Q1. What contributions have the authors mentioned in the paper "Crawling deep web entity pages" ?
In this work, the authors describe a prototype system they have built that specializes in crawling entity-oriented deep-web sites. The authors propose techniques tailored to tackle important subproblems including query generation, empty page filtering and URL deduplication in the specific context of entity oriented deep-web sites.
Q2. What are the future works in "Crawling deep web entity pages" ?

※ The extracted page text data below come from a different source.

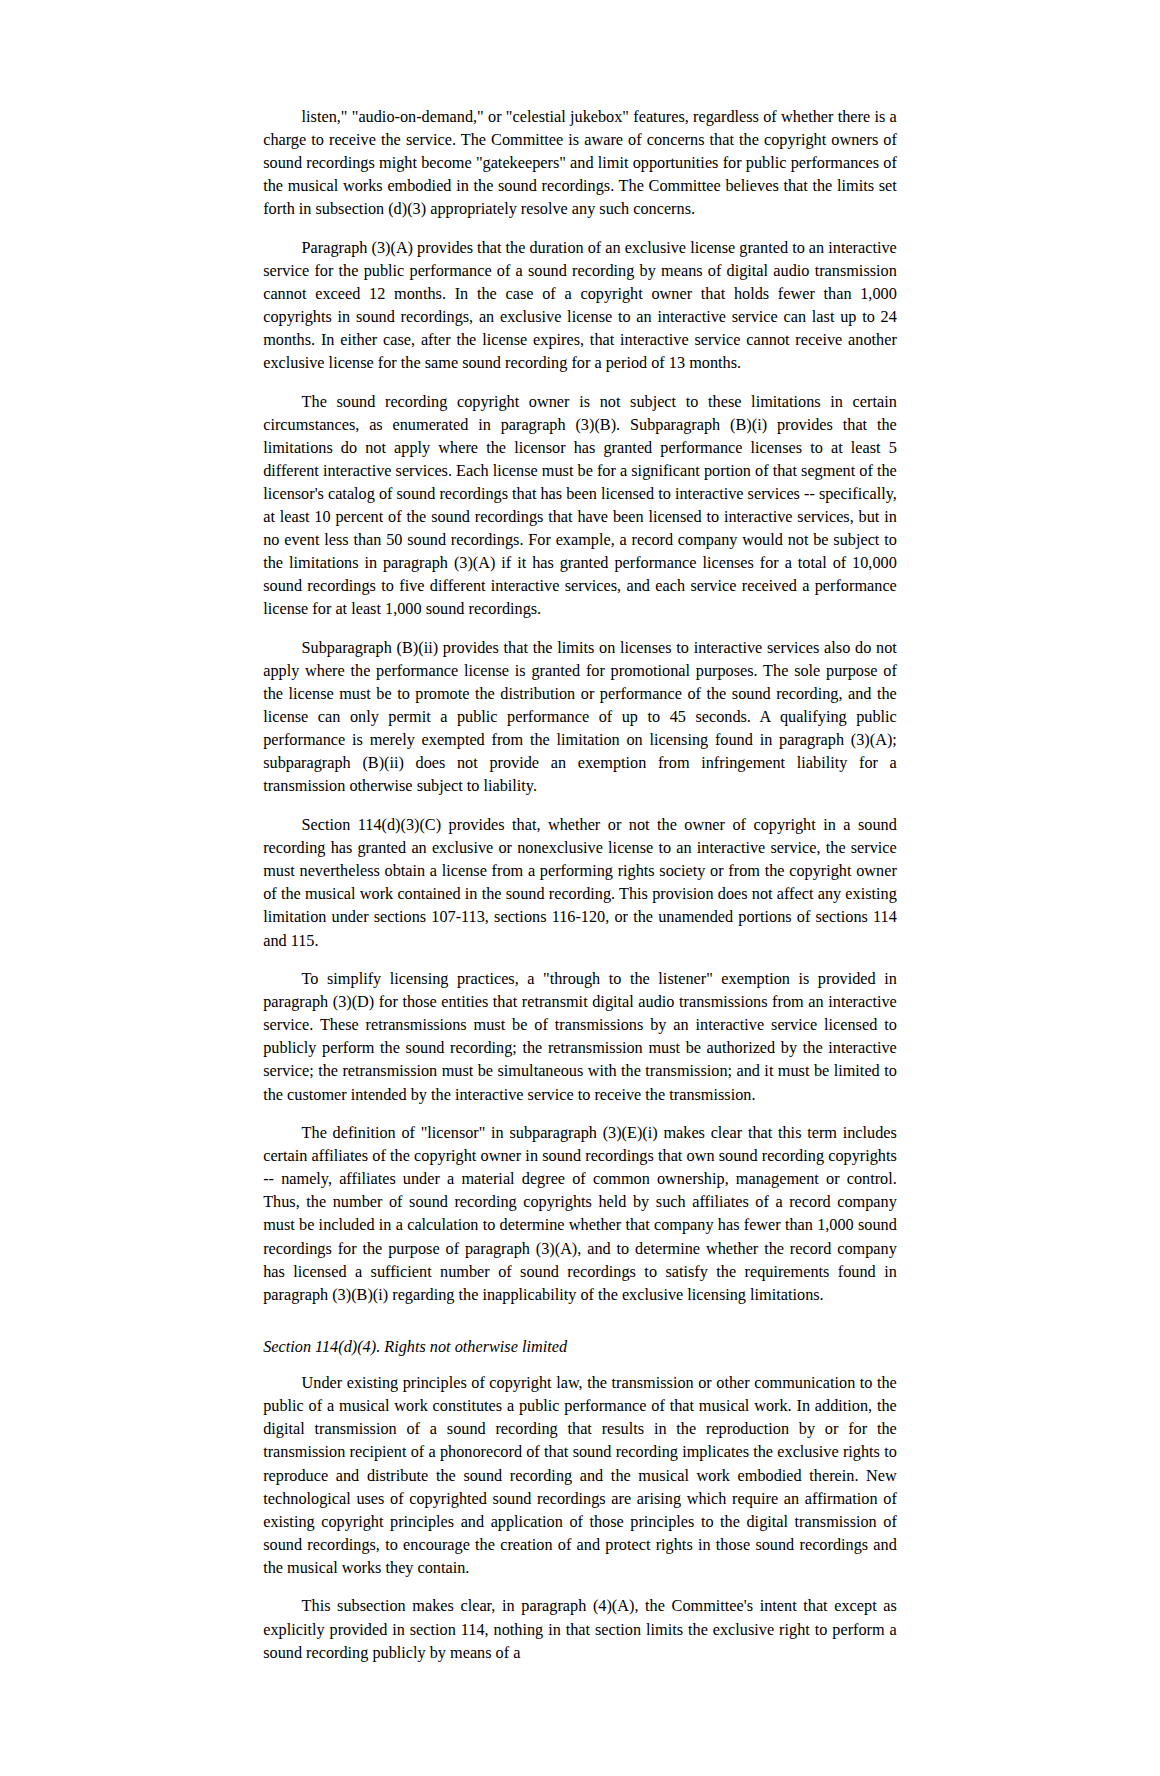listen," "audio-on-demand," or "celestial jukebox" features, regardless of whether there is a charge to receive the service. The Committee is aware of concerns that the copyright owners of sound recordings might become "gatekeepers" and limit opportunities for public performances of the musical works embodied in the sound recordings. The Committee believes that the limits set forth in subsection (d)(3) appropriately resolve any such concerns.
Paragraph (3)(A) provides that the duration of an exclusive license granted to an interactive service for the public performance of a sound recording by means of digital audio transmission cannot exceed 12 months. In the case of a copyright owner that holds fewer than 1,000 copyrights in sound recordings, an exclusive license to an interactive service can last up to 24 months. In either case, after the license expires, that interactive service cannot receive another exclusive license for the same sound recording for a period of 13 months.
The sound recording copyright owner is not subject to these limitations in certain circumstances, as enumerated in paragraph (3)(B). Subparagraph (B)(i) provides that the limitations do not apply where the licensor has granted performance licenses to at least 5 different interactive services. Each license must be for a significant portion of that segment of the licensor's catalog of sound recordings that has been licensed to interactive services -- specifically, at least 10 percent of the sound recordings that have been licensed to interactive services, but in no event less than 50 sound recordings. For example, a record company would not be subject to the limitations in paragraph (3)(A) if it has granted performance licenses for a total of 10,000 sound recordings to five different interactive services, and each service received a performance license for at least 1,000 sound recordings.
Subparagraph (B)(ii) provides that the limits on licenses to interactive services also do not apply where the performance license is granted for promotional purposes. The sole purpose of the license must be to promote the distribution or performance of the sound recording, and the license can only permit a public performance of up to 45 seconds. A qualifying public performance is merely exempted from the limitation on licensing found in paragraph (3)(A); subparagraph (B)(ii) does not provide an exemption from infringement liability for a transmission otherwise subject to liability.
Section 114(d)(3)(C) provides that, whether or not the owner of copyright in a sound recording has granted an exclusive or nonexclusive license to an interactive service, the service must nevertheless obtain a license from a performing rights society or from the copyright owner of the musical work contained in the sound recording. This provision does not affect any existing limitation under sections 107-113, sections 116-120, or the unamended portions of sections 114 and 115.
To simplify licensing practices, a "through to the listener" exemption is provided in paragraph (3)(D) for those entities that retransmit digital audio transmissions from an interactive service. These retransmissions must be of transmissions by an interactive service licensed to publicly perform the sound recording; the retransmission must be authorized by the interactive service; the retransmission must be simultaneous with the transmission; and it must be limited to the customer intended by the interactive service to receive the transmission.
The definition of "licensor" in subparagraph (3)(E)(i) makes clear that this term includes certain affiliates of the copyright owner in sound recordings that own sound recording copyrights -- namely, affiliates under a material degree of common ownership, management or control. Thus, the number of sound recording copyrights held by such affiliates of a record company must be included in a calculation to determine whether that company has fewer than 1,000 sound recordings for the purpose of paragraph (3)(A), and to determine whether the record company has licensed a sufficient number of sound recordings to satisfy the requirements found in paragraph (3)(B)(i) regarding the inapplicability of the exclusive licensing limitations.
Section 114(d)(4). Rights not otherwise limited
Under existing principles of copyright law, the transmission or other communication to the public of a musical work constitutes a public performance of that musical work. In addition, the digital transmission of a sound recording that results in the reproduction by or for the transmission recipient of a phonorecord of that sound recording implicates the exclusive rights to reproduce and distribute the sound recording and the musical work embodied therein. New technological uses of copyrighted sound recordings are arising which require an affirmation of existing copyright principles and application of those principles to the digital transmission of sound recordings, to encourage the creation of and protect rights in those sound recordings and the musical works they contain.
This subsection makes clear, in paragraph (4)(A), the Committee's intent that except as explicitly provided in section 114, nothing in that section limits the exclusive right to perform a sound recording publicly by means of a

While these techniques are shown to be useful, their experience points to a few areas that warrant future studies. Given the ubiquity of entity-oriented deep-web sites and the variety of uses that entity-oriented content can enable, the authors believe entity-oriented crawl is a useful research effort, and they hope their initial efforts in this area can serve as a springboard for future research.
Q3. What is the purpose of the URL template generation component?
The URL template generation component then crawls the home-pages of these sites, extracts and parses the web forms found on the homepages, and produces URL templates.
Q4. How can the authors use this approach to extract relevant entities?
The authors demonstrate that classical techniques for infor-mation retrieval and entity extraction can be used to robustly derive relevant entities for each site, so that crawling bandwidth can be utilized efficiently and effectively (Section 5).
Q5. What is the problem with the prefix “whereto stay in”?
when all the prefix/suffix in the query logs are aggregated, the correct prefix “whereto stay in” occurs much more frequently and should clearly stand out as a entity irrelevant pattern.
Q6. What is the definition of deep-web crawl?
While crawling the deep-web can be immensely useful for a variety of tasks including web indexing [15] and data integration [14], crawling the deep-web content is known to be hard.
Q7. What is the definition of deep web crawl?
Deep-web crawl refers to the problem of surfacing rich information behind the web search interface of diverse sites across the Web.
Q8. What is the reason why the authors filter second-level URLs?
a significant portion of these second-level URLs are in fact entirely irrelevant with no deep-web content (many URLs are static and navigational, for example browsing URLs, login URLs, etc.), which need to be filtered out.